Gece hayatından bahsedelim. Daha doğrusu “olmayan gece hayatından”. Bizdeki tatil yerlerinde gördüğünüz bin bir çeşit gece kulübü, eğlenceli mekanlar pek yok. Roma’da ya da başka bir tatil şehrindeki tatil anlayışları “akşamları dondurma yiyip parkta oturmaktan” ibaret. Şaşırtıcı değil mi?

Hizmet anlayışı

Bizden en büyük farkları hizmet anlayışlarında. İtalya’da gittiğiniz herhangi bir restaurantta Türkiye’de restauantlarda gördüğünüz hürmetin yarısını  bile göremezsiniz. Garsonlar sanki size zorla hizmet ediyormuş gibi davranıyor. Bahşiş olayına hiç girmeyin zaten “coperto” dedikleri akıllıca bir uygulamaları var masalardan kişi başı 2-3 euro gibi bir ücret alıyorlar hizmet bedeli için.

Otel hizmeti

Hizmet demişken otellerden de bahsedelim. Bizdeki lüks otel anlayışı burada yok. Bizim 2 yıldızlı otellerimiz onların 5 yıldızlı otellerine eşit. Açık büfe yemekli, her şey dahil oteller yaygın değil.  Oda ve kahvaltı usülünde çalışıyorlar. Hatta Türkiye’ye geldiklerinde çok şaşırdıklarını duydum. Bu açık büfe olayını israf ve gereksiz olarak bakıyorlar. Otelde kaldığınız süre için ek olarak günlük  kanalizasyon vergisi ödemek zorundasınız. Ayrıca gittiğiniz her şehir için de şehir giriş ücreti ödemeniz gerekiyor.

Pazarlık

Alacağınız en küçük şeyden en büyük şeye kadar pazarlık yapmak çok zor. Bu konuda da oldukça net davranıyorlar. Bizde pazarlık adettendir derler ama İtalya’da öyle bir adet kesinlikle yok hatta pazarlık isteyince terslemeleri de muhtemel.

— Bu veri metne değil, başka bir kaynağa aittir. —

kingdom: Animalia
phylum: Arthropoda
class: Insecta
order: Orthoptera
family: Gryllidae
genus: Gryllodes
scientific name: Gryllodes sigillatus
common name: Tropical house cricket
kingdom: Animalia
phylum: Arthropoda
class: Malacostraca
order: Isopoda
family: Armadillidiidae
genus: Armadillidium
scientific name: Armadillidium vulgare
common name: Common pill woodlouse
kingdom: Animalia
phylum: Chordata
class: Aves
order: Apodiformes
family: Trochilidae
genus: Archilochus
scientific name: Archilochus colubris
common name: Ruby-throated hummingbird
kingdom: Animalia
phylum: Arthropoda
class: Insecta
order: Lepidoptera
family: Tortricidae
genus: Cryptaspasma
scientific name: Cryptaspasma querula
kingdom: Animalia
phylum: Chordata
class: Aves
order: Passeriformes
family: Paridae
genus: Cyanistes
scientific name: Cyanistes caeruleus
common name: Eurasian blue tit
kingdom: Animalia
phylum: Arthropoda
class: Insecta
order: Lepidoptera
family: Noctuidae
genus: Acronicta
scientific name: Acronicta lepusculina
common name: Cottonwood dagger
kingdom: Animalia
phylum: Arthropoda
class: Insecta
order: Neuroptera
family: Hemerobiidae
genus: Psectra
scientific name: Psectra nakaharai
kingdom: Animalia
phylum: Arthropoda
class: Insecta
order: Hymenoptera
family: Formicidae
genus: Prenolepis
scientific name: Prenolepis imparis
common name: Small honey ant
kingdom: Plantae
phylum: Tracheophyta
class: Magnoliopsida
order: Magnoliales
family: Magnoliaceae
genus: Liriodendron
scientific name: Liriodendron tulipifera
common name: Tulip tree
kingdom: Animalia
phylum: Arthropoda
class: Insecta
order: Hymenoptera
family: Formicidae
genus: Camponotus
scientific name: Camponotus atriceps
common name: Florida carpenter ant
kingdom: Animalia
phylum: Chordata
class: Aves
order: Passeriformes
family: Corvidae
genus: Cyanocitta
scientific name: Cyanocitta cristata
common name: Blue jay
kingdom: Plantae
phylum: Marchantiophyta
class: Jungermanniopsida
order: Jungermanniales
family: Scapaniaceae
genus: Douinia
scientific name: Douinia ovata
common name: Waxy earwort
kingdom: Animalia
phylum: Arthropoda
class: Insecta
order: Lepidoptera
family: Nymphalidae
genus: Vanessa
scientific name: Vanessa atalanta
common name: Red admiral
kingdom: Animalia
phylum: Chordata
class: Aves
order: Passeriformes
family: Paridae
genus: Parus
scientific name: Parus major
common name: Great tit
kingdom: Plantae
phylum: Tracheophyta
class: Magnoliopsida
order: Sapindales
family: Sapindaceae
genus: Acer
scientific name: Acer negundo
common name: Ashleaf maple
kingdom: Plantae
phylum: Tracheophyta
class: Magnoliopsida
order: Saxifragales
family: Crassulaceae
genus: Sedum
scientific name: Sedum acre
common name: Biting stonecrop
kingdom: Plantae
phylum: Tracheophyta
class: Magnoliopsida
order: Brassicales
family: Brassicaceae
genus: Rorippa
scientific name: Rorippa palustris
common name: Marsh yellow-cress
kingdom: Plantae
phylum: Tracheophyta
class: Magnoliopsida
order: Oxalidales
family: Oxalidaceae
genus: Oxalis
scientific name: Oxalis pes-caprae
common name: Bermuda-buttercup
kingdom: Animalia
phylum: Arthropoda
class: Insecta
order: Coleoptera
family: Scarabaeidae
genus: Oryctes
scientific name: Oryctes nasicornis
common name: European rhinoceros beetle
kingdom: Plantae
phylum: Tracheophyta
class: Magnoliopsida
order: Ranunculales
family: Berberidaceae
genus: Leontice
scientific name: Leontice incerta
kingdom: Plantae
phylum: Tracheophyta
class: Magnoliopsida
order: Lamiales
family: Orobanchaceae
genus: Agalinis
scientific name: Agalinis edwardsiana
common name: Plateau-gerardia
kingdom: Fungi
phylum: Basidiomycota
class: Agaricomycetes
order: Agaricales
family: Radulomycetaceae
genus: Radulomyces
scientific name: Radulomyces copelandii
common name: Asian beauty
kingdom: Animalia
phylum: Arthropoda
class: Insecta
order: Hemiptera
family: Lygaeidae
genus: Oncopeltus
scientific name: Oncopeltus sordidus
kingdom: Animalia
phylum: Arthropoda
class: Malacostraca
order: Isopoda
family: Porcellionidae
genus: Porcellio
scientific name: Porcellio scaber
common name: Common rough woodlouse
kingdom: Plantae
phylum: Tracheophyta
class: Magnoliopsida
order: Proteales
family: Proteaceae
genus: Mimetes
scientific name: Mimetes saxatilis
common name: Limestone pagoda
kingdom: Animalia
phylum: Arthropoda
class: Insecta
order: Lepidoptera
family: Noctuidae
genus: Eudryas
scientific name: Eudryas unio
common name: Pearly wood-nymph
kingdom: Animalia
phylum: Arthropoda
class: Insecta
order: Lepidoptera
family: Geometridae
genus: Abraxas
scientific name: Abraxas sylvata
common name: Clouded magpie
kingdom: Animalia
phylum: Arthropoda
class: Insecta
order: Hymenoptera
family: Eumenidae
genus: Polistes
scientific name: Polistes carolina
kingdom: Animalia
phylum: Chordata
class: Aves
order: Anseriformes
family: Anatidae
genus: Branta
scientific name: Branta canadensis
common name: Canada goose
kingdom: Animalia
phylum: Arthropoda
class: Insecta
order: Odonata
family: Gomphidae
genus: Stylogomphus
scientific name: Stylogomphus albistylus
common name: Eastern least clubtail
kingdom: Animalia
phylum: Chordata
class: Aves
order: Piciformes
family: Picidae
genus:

Tüm bu olumsuz deneyimleri  İtalyanların turiste doymuş olmalarına hatta turistleri sevmemelerine bağlıyorum. Sonuçta yılın 4 mevsimi turist dolup taşıyor ülkelerinden. Yoksa gayet güler yüzlü, eğlenceli insanlar. Yani kendi aralarında bağırarak konuşmaları ve sürekli kahkaha atmalarından bunu anladım. İtalyanlar çocuklarına ve evcil hayvanlarına çok düşkünler. Sokaklarda hiç başıboş hayvan göremezsiniz, evlerinde mutlaka bir evcil hayvan besliyor.

Gittiğimde gördüklerimi size aktardım. Tüm bunlara rağmen gezmesi çok keyifli, hayran kaldığım bir ülke. Coğrafi olarak bu kadar benzeyip kültürel zenginliklerin bizde de onlar kadar fazla olmasına rağmen neden İtalya kadar popüler bir turizm ülkesi olamıyoruz bu da düşündüren bir durum maalesef.  Şimdiden size keyifli gezmeler diliyorum.